Nadiem mengatakan, bahwa tantangan yang akan dihadapi ke depan begitu kompleks, sehingga membutuhkan segudang kompetensi. (Merdeka.com, 14/12/2019).
Kompetensi yang dimaksud adalah kreativitas, kolaborasi, kemampuan bekerja sama, kemampuan memproses informasi secara kritis, kemampuan memecahkan masalah, kemampuan berempati. Enam kompetensi ini yang dinilai amat penting.
“Ini adalah kompetensi-kompetensi yang sangat dibutuhkan di masa depan kita. Tidak ada kompetensi menghafal, Ungkap Nadiem di Jakarta, 13/12/2019.
Nadiem menggalakkan konsep merdeka belajar untuk mempersiapkan Sumber Daya Manusia (SDM) yang andal. Merdeka belajar memiliki maksud bahwa guru merdeka memiliki makna unit pendidikan atau sekolah. Guru dan muridnya mempunyai kebebasan untuk berinovasi, belajar dengan mandiri dan kreatif. Bisa dikatakan, ini adalah otonomi pendidikan. Ya, mungkin kebijakan otonomi pendidikan dapat dihidupkan kembali di era ini. Sehingga, seluruh anak didik Indonesia memilik ragam cara belajarnya masing-masing. (Kompasiana.com, 26/11/2019).
Nampak dalam Konsep merdeka belajar, merdeka berfikir ada upaya massif meliberalkan para pendidik dan peserta didik. Guru dan Murid diberikan kebebasan (liberal) dalam memaknai materi pelajaran dan berujung pada perilaku dan karakter liberal tanpa dikungkung batasan kebenaran.
Memang, dunia pendidikan tidak boleh hanya menghasilkan SDM yang hanya pandai menghafal tanpa memahami makna dan menginternalisasi pemahamannya. Namun real saat ini dunia pendidikan hanya menghasilkan generasi yang materialistik dan egois bila pemahamannya di isi oleh insan berliterasi dan berkarakter universal lepas dari tuntunan wahyu.
Terkait hal ini, rezim penguasa bahkan terus mengembangkan narasi literasi yang dipandang urgen untuk melawan apa yang mereka sebut sebagai Radikalisme . Di antaranya literasi baca tulis, literasi numerasi, literasi sains, literasi finansial, literasi digital dan literasi kebudayaan dan kewargaan.
Nampak di sana aspek agama tak menjadi target literasi. Malah literasi yang dikembangkan sangat kental dengan agenda sekularisasi. Setiap anak didik hanya didorong untuk memiliki watak yang mandiri, kritis, berdaya saing, memiliki visi bisnis, dan tak gagap teknologi. Sementara kedudukan agama tak lagi dipandang penting.

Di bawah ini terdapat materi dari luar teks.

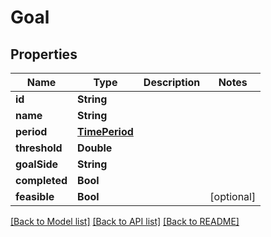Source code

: # Goal

## Properties
Name | Type | Description | Notes
------------ | ------------- | ------------- | -------------
**id** | **String** |  | 
**name** | **String** |  | 
**period** | [**TimePeriod**](TimePeriod.md) |  | 
**threshold** | **Double** |  | 
**goalSide** | **String** |  | 
**completed** | **Bool** |  | 
**feasible** | **Bool** |  | [optional] 

[[Back to Model list]](../README.md#documentation-for-models) [[Back to API list]](../README.md#documentation-for-api-endpoints) [[Back to README]](../README.md)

Oleh karenanya, masyarakat semestinya waspada bahwa agenda sekularisasi pendidikan hakikatnya adalah untuk memuluskan penjajahan. Masyarakat pun harus waspada bahwa dengan gencarnya arus sekularisasi ini generasi masa depan akan semakin bebas. Mereka akan kian kehilangan pegangan, karena makin dijauhkan dari Islam yang justru menjadi kunci kebangkitan.
Negeri ini masyarakatnya mayotitas muslim. Mereka merupakan umat Islam yang potensial. Umat harus kembali diingatkan bahwa kebangkitan yang hakiki justru hanya bisa diwujudkan dengan Islam. Yakni dengan menegakkannya dalam seluruh aspek kehidupan, baik dalam kehidupan bermasyarakat maupun bernegara. Termasuk dalam bidang Pendidikan.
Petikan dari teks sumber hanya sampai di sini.